John Littleton and Eamon Maher (editors), The Francis Factor, A New Departure, Columba

The Francis factor Book cover

The election of Cardinal Jorge Bergoglio to the papacy is indeed a most significant new chapter in the history of the Roman Catholic Church.

Pope Francis has been called from the ends of the earth to minister to God’s Catholic people and to God’s people not of the Roman tradition or faith. He is the first non-European in more than a thousand years. He is a Vatican outsider. He is the first Pope to have been ordained priest after Vatican Council II. He is the first Pope in a very long time to have had pastoral on-the-ground experience. In an early interview he said, “I see clearly that the thing the Church needs is the ability to heal wounds and to warm the hearts of the faithful; it needs nearness, proximity.”

---------------

# Set of tasks:
A. In the passage on The Francis Factor, take the part starting with "The Francis factor Book" and going on through "Roman Catholic Church." and write it out again, substituting "pontificate" for "papacy".
B. Decide whether each statement agrees with the passage on The Francis Factor, answering yes or no and quoting the words that settle it: (i) Francis is the first non-European pope in more than a thousand years. (ii) Francis was ordained a priest before Vatican Council II. (iii) John Littleton and Eamon Maher edited the book.
C. Extend the passage on The Francis Factor, picking up after its final sentence.

# Supplied data:

---------------

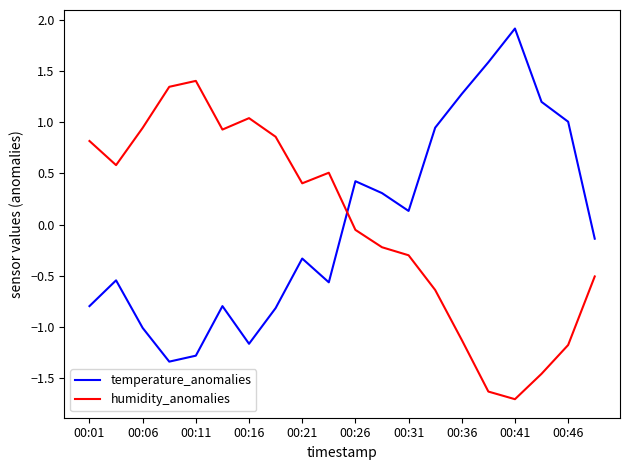

After their last crossing, which series has the higher values: humidity_anomalies or temperature_anomalies?

temperature_anomalies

---------------

# Answers per task:
A.
The Francis factor Book cover

The election of Cardinal Jorge Bergoglio to the pontificate is indeed a most significant new chapter in the history of the Roman Catholic Church.

B.
(i) Yes: "He is the first non-European in more than a thousand years."
(ii) No: "He is the first Pope to have been ordained priest after Vatican Council II."
(iii) Yes: "John Littleton and Eamon Maher (editors)"

C.
Francis is just over a year into his ministry. The book under review is a compilation of articles by journalists, pastors, theologians from the English-speaking world, on Francis’s first year. One can glean from a first reading that Francis’s pastoral programme is based on a renewed option for the poor, an unfamiliar reluctance to pass moral judgments on others, distaste for legalism, openness to consultation and a distrust of monolithic institutions. The writers agree that he really believes what he is saying.
It is early days yet but it does seem that he is moving towards bringing to practicality what he has been signalling. He does want to be nearer to the people. His residing in Santa Marta in the midst of its community is indicative of that. (Indeed he received Her Majesty the Queen and the Duke of Edinburgh for tea in Santa Marta and she did not wear the traditional black.)He is serious about reforming the Institute of Religious Works which has been a blight on the apostolic mission. He has recently formed a Commission to work at the issue of clerical abuse of minors, though voices have been raised warning of failure waiting to happen. The big question is: can Francis rebuild the church?
Virtually all of the writers think that he can, barring ill health or early death. Or if not, to leave in place the mechanisms whereby a reform can be ongoing along with a change in culture which will underpin a new way of doing things. It is an enormous task which will demand great amounts of human and spiritual resources.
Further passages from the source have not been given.